Suckling’s team, in collaboration with the Western Australia Department of Food and Agriculture and the USDA in Hilo, Hawaii, has been investigating control methods for the Light Brown Apple Moth (Epiphyas postvittana). Originating from southeastern Australia, the moth causes significant damage to agriculture and horticulture in the United States, Europe, Western Australia and New Zealand.

The Light Brown Apple Moth is also an interesting case study because its control has highlighted the need for socially acceptable control methods as an alternative to pesticides and aerial applications of chemicals. For example, when the moth was first found in California in 2007, aerial pheromone applications had to be halted due to large public opposition. In fact, there was no scientific evidence of environmental or community risk from the pheromones, despite media and interest group releases. However, as a result, the Light Brown Apple Moth has been used as a model organism to test many new alternative control methods.

One such tool called the sterile insect technique, which was first considered in the 1930s, involves the release of a flood of sterile individuals into a pest population. The sterile insects mate with other fertile insects but are unable to produce offspring, thereby leading to a gradual decline in the pest population.

Suckling and his colleagues have adapted the sterile insect technique to suppress the Light Brown Apple Moth by using “mobile mating disruption”. Suckling first called this method of cross-species behavioural disruption a “ménage-a-trois for insects” when testing it during an OECD Fellowship in Hawaii. This new take works by using sterile Mediterranean fruit flies, which are sprayed with sex pheromones normally found in virgin female moths and then released into the area occupied by the moth population.

The first trials in Perth have shown that male Light Brown Apple Moths were highly attracted to the fruit flies and tried hopelessly to mate with the flies, thereby wasting time and energy. This made it more difficult for males to locate real female moths and thus left females unmated, which eventually reduced the moth populations.

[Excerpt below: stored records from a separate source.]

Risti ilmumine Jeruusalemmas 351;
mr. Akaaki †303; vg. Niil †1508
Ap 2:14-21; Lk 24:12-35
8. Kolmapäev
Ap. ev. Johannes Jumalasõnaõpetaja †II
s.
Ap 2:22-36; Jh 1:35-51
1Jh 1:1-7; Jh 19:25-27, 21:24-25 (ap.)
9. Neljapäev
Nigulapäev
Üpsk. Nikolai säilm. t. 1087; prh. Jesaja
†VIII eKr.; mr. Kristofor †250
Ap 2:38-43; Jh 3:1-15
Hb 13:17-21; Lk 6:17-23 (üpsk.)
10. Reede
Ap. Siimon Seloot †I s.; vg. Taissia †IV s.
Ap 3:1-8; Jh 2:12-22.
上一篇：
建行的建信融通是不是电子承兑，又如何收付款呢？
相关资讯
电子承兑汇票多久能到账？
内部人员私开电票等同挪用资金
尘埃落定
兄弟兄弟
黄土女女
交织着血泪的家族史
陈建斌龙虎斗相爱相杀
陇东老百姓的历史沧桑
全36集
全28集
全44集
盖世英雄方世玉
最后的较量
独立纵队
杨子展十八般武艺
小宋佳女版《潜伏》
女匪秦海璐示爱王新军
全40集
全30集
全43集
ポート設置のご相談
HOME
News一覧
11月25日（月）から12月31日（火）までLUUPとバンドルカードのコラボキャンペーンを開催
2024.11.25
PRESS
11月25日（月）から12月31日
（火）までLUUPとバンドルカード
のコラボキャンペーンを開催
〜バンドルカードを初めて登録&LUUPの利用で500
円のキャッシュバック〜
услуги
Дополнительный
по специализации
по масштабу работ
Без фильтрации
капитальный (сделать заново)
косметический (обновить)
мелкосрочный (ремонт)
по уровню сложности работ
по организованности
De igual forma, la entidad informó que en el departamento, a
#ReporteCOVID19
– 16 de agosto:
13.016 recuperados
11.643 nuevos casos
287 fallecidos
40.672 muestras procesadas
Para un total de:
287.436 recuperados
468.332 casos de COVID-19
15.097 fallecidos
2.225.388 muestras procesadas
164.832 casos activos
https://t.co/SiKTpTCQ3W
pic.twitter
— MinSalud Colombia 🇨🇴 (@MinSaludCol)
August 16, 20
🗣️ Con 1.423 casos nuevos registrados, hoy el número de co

Key advantages of the mobile mating disruption technique are that the fruit flies can reach areas of the moth population that would otherwise be inaccessible, and that it presents a very low risk to other non-target insect species. In addition, this method is unlikely to face public opposition given that no aerial spraying or use of pesticides is necessary. Eventually the technique itself may also help to control or eradicate other insect pests.

Mobile mating disruption is just one example of the group’s large collaborative projects on eradication tools that extend to Australia, the United States and Europe. Other research on the sterile insect technique currently underway includes the investigation of partially sterile insects to lower the costs of control operations; modelling work to determine the optimum levels of sterilising irradiation and release numbers to achieve eradication. Work is also examining the use of artificial trail pheromones to disorient fire ants; which use the pheromones to organise the retrieval of food back to the colony.

At a broader scale, the group is also doing work on new surveillance systems and other tactics to replace insecticides, including the use of mass trapping and new formulations for mating disruption.